Elected office incurs legitimacy on those that hold it, and they may have opportunities to exploit the numerous divisions that will arise within the Conservative Party. We need to be savvy enough to take advantage of such possibilities by maximising parliamentary and local government representation.

To that end, Labour needs to come out unequivocally in favour of proportional representation. There is likely to be increasing clamour for it anyway, as the current voting system stands revealed as grotesquely unfair.

It will also – to state the obvious – have to come to terms with the Scottish National Party, whether it likes it or not. But that’s another article.

‘Suicide by cop’ describes what happens when someone deliberately behaves in a threatening manner, with the goal being to provoke a lethal response from a law enforcement officer.

Labour should not opt for the political equivalent, in the shape of suicide by Blairism; the times call for intelligent and cohesive radicalism instead.

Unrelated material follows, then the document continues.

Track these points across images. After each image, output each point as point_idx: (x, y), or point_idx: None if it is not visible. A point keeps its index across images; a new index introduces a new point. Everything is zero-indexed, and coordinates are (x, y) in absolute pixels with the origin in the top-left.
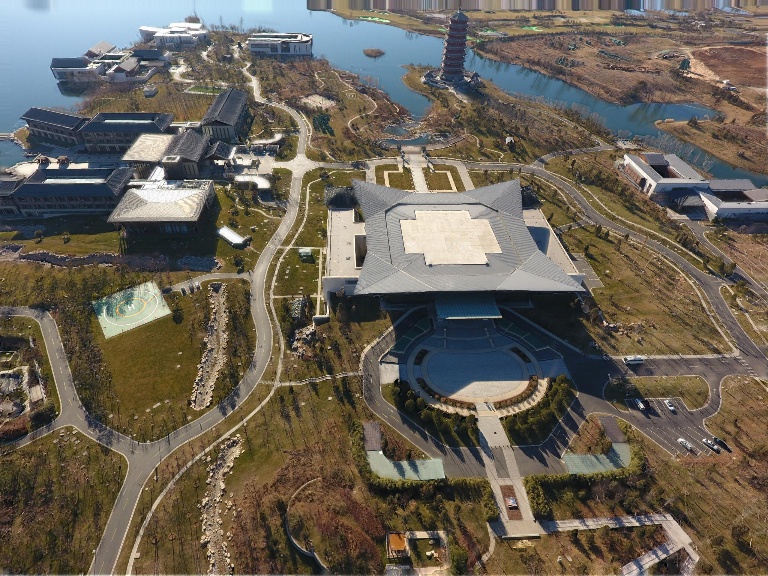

David Osland is a London-based journalist and writer

32 Responses to “Comment: Labour should steer clear of suicide by Blairism”

  1. robertcp

    A return to Blairism would be suicidal for the Labour Party but there does seem to be a large faction of Blairites. It is vital that Labour’s next leader does not move Labour away from being a left of centre party.

  2. Andrew Warner

    The first part of this article is twaddle. This is pretentiousness of the highest order, it imagines that the people of this country can be slotted neatly into a series of Marxist/sociology lecture/theoretical taxonomy. The plain and simple truth of the matter why Labour lost is that it appeared to be against success and responsibility, that is the strategic mistake. On a tactical level allowing the ConDems to run unopposed on the ‘inherited financial mess’ was the biggest mistake in 30 years. Labour didn’t fight back ruthlessly against that all pervasive, pernicious lie and suffered for it. The LP has lost its core base with the working class (what’s left of it), and instead of coming to their aid are seen by the working class as an out of touch metropolitan elite in many parts of the country. Whether you like it or not, Blair, Brown and Mandelson built an election winning machine based on a thorough understanding of the changes in society since Thatcher’s time. The Labour Party of the 70s and 80s should be allowed to rest in peace, the country has changed and the LP should change with it.

  3. Richas

    If we had less people willing to condemn devolution, FOI, Minimum Wage, Tax Credits, saving the NHS from 18month disaster, massively expanding Higher Education so that those of modest means get to go as “tepid social democracy” then no wonder we lost.

    We fail to champion our achievements. Pensioners WERE the most likely age group to live in poverty. WE made them the least likely. we lifted children out of poverty, delivered paternity leave, increased maternity leave, child care, better schools and more HE places and we call it “tepid”. Shoot if I listened to this rot that ignores or denigrates our achievements then I would wonder why to vote Labour.

    Please don’t let the Tory myth that Labour did not deliver go unchallenged, we did but instead of championing that we blame ourselves

  4. Matty

    Mandelson understood society? Mandelson said this to Peter Hain in 1999 “your preoccupation with the working-class vote is wrong. They’ve got nowhere to go”

  5. AlanGiles

    Whoever wins the leadership it should not be Umunna or Hunt – both closely associated with Mandelson. I would say the next leader shoulld be the one who tells Blair and his toadies to “F**k off” publically and sincerely. Only then will Labour be purged of the stench of his cupidity and greed nd can be said to be a party looking for a fresh start. Burnham and Cooper are too ingrained with that past.